[EXTRACTED TEXT]
I haven't paid for the frogs yet. And I'm going to be buying them from a reputable breeder, maybe I can ask them if they QT'd. 

If not I will setup a QT tank. Just a plastic rubbermaid?? With small holes in the lid?

Also I will go with 3 more and hope for the best...my tank is pretty tall with lots of climbing room incase someone gets crazy and wants to start a fight..lol

Thanks!


----------



## nurse3766 (Apr 8, 2010)

i use something like this suitable for a single frog.
i bought a bunch so i can prepare a new box before removing the frogs from the dirty one.










i got it for 5$ at family dollar. i like the lid. seems very secure. they wont need air holes since u will be in there feeding and misting everyday.

you could use the huge size bins. 
if yr going to keep them all together.


set it up similar to a tank ie drainage (hydroton) gravel etc then a layer of wet spagnum moss then leaf litter and toss some porthos cuttings in there. maybe a hide... i use plastic cups in case i need to toss then in the end.


----------



## Gumby (May 27, 2010)

Here's a quick link to show you how some people QT.

http://www.dendroboard.com/forum/parts-construction/63743-temporary-frog-storage-home.html


You should scrap the humidifier and go with a mistking. You can't beat it. You'll pay about just as much for way more. You can add nozzles, up to 18 i believe with the starter mistking kit.

-Chris


----------



## DJboston (Oct 25, 2008)

[TASKS TO COMPLETE]
**1.** Name each item that nurse3766 says to put into the quarantine bin in the frog quarantine thread, in the order given.
**2.** Extend the frog quarantine thread from where it stops by writing the post that follows the DJboston header.

[DATA LISTING]
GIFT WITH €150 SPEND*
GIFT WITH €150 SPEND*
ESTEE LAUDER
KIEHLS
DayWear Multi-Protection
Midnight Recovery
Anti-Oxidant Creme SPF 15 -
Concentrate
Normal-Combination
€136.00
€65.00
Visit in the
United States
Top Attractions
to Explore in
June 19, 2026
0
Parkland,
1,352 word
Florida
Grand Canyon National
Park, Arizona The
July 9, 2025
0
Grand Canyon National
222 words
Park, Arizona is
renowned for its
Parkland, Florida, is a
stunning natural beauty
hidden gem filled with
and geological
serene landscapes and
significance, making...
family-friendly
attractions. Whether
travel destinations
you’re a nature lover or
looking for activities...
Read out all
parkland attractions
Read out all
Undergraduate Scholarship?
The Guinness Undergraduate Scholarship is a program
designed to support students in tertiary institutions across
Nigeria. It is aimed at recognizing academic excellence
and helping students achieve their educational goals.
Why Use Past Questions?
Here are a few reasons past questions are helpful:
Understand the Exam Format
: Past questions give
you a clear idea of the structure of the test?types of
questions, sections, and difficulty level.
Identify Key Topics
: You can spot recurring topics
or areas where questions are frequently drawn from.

---

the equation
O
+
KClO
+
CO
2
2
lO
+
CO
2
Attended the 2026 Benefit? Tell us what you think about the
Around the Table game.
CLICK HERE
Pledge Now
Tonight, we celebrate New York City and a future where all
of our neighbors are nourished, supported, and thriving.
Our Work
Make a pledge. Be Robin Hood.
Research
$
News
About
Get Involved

* * *

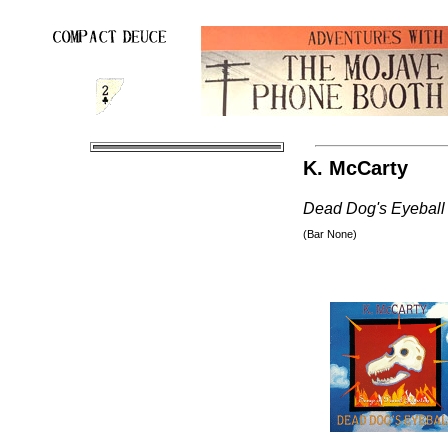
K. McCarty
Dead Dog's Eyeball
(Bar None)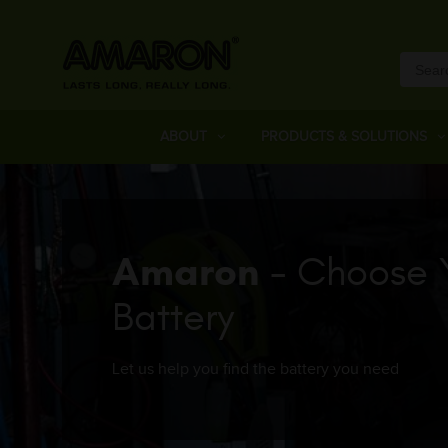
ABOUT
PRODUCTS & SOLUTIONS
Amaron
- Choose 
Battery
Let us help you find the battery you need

[TASK ANSWERS]
**1.**
drainage (hydroton)
gravel
a layer of wet spagnum moss
leaf litter
porthos cuttings
a hide (plastic cups)

**2.**
A group of 5 Leucs in a 30 gallon is perfectly fine...just keep an eye on females. Leucs do great in groups, unlike tincs. Auratus is also a great choice though I think leucs stand out more. 

Cool idea on the fake skulls. I only do natural in my tanks but my girlfriend has a single auratus froglet she is raising in my collection so she can learn the ropes..not to mention it's her favorite species. I'm going to buy her 3 more once it gets a little larger. We have a 15 gallon or 20 long we're going to use for 4 frogs, which is perfectly fine. Her idea is to find a real mayan pottery piece to partially bury in the tank as their hiding place instead of a coco hut. Since we're not removing eggs we won't need to check under the hide like with other frogs. 

I'm so busy with my other frogs that I definitely won't have time to remove eggs once her auratus start breeding. Going to provide them with a small swamp at the end of the tank so they can deposit tadpoles and tank raise everything. Always wanted a tank where they do their own thing so that will be fun! Just going to let them do their own thing and remove froglets as they come out of the water.

Good luck! Just remember, high humidity does not mean wet. Air humidity is acheived by covering screen nearly 99% or using a glass top.


----------



## DJboston (Oct 25, 2008)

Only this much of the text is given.